WORK REQUEST:
Since pictures do not belong in the copy, please repeat every record below exactly without them.

STUDY MATERIAL:
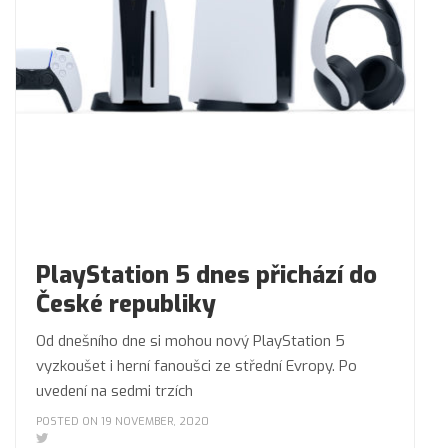
PlayStation 5 dnes přichází do
České republiky
Od dnešního dne si mohou nový PlayStation 5
vyzkoušet i herní fanoušci ze střední Evropy. Po
uvedení na sedmi trzích
POSTED ON 19 NOVEMBER, 2020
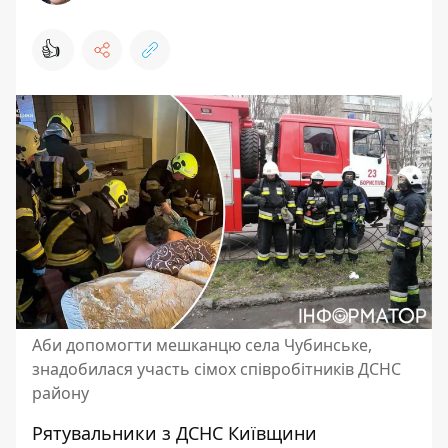
👍
Аби допомогти мешканцю села Чубинське,
знадобилася участь сімох співробітників ДСНС
району
Рятувальники з ДСНС Київщини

OUTPUT FOR THIS TASK:
PlayStation 5 dnes přichází do
České republiky
Od dnešního dne si mohou nový PlayStation 5
vyzkoušet i herní fanoušci ze střední Evropy. Po
uvedení na sedmi trzích
POSTED ON 19 NOVEMBER, 2020
👍
Аби допомогти мешканцю села Чубинське,
знадобилася участь сімох співробітників ДСНС
району
Рятувальники з ДСНС Київщини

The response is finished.